This story is filed under Environment, Health, Science & Technology.
This segment was made available on Thursday, June 19th, 2003.

Medicines from the Sea

Produced by Clay Wiseman

Scientists across the world have been searching for new compounds that can fight disease, as more and more bacteria build up a resistance to antibiotics. There is also a long list of illnesses that have limited treatments and no cures, such as cancer, Alzheimer’s and AIDS.

One of the challenges facing researchers has been where to find new sources of medicine. They have looked in landfills, septic tanks, swamps, even chemical dumps for life forms that have some special mechanism of survival that can be exploited into a new drug discovery.
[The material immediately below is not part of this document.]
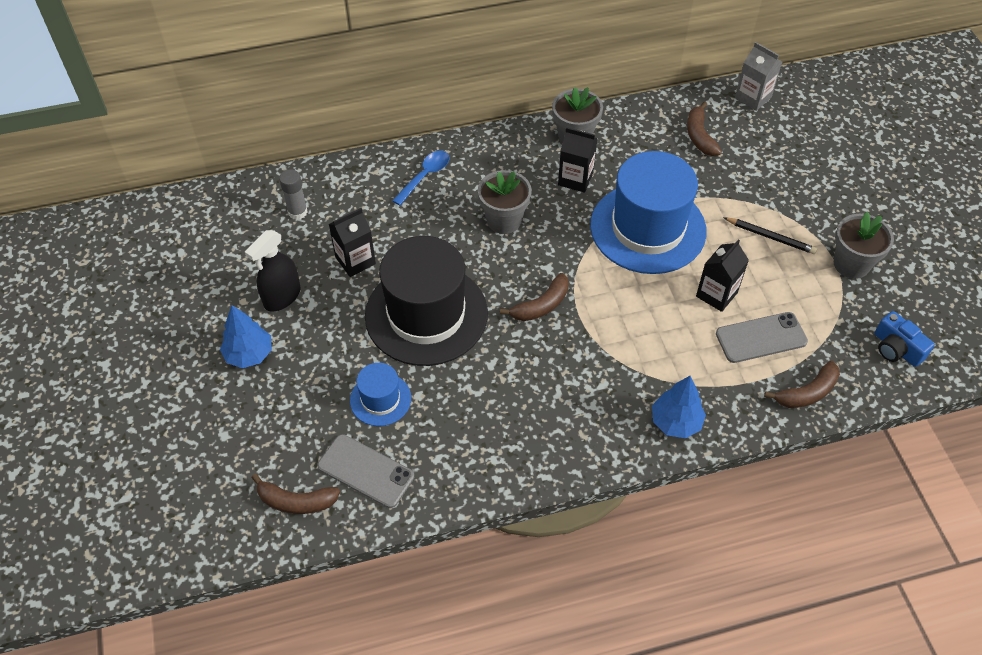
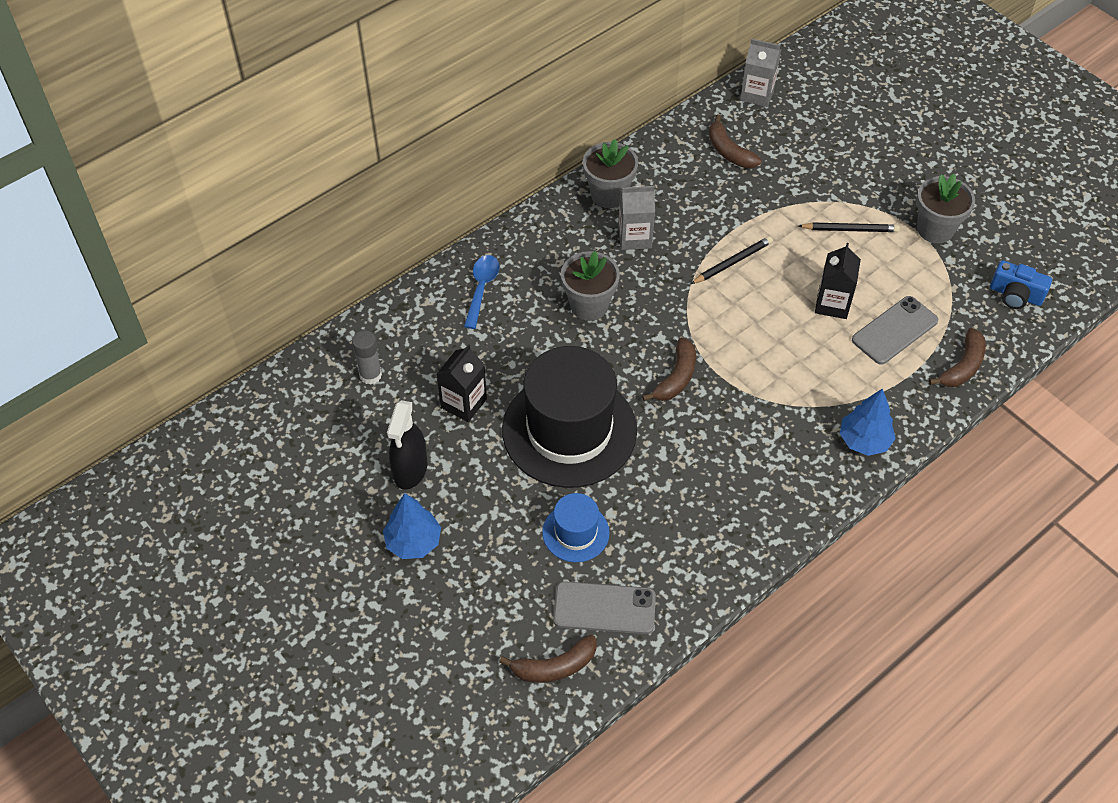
camera: 25 degrees left, 0 degrees up
black carton [558,127,598,193] -> grey carton [618,186,655,250]
blue hat [590,151,707,274] -> black pencil [691,236,773,284]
But for one scientist, Dr. William Fenical, the answer of where to look is simple: search in the sea.

Fenical is the head of the Center for Marine Biology and Biotechnology at Scripps Institution of Oceanography in La Jolla. For more than 25 years he has dived all over the world in the search for a source of new medicines.

Through his voyages, Fenical has discovered a few organisms that are now being researched for pharmaceutical use, such as a substance produced by a tropical plant called a sea fan.
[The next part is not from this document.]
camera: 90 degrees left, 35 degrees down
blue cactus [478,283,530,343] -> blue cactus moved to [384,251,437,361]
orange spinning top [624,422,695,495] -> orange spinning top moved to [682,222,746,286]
The sea fan produces molecules that work well in reducing inflammation. As a result, that plant is now being investigated by a biotech company called Nereus Pharmaceuticals in La Jolla.

Fenical recently found a chemical called eleutherobin that is produced by a soft coral, which stops cancer cells from diving. However, eleutherobin has proved too expensive and difficult to bring to mass market for now.

According to the diving doctor, his greatest discovery has been in the ocean mud. “We began to realize there was a vast component of the ocean that neither we nor others had understood at all,” says Fenical. “And this was the deep part of the ocean.”

After seizing upon the potential of this vast and unexplored region, Fenical began scooping mud off the bottom of the sea floor and cultivating in the lab. Soon, a promising bacteria called salinospora emerged.

Salinospora, which produces a chemical that kills cancer cells, has been licensed to Nereus Pharmaceuticals for potential drug development.

“We’ve really just begun to see the tip of an enormous iceberg of discovery,” exclaims the marine biologist, “that should lead us to literally hundreds of drugs.”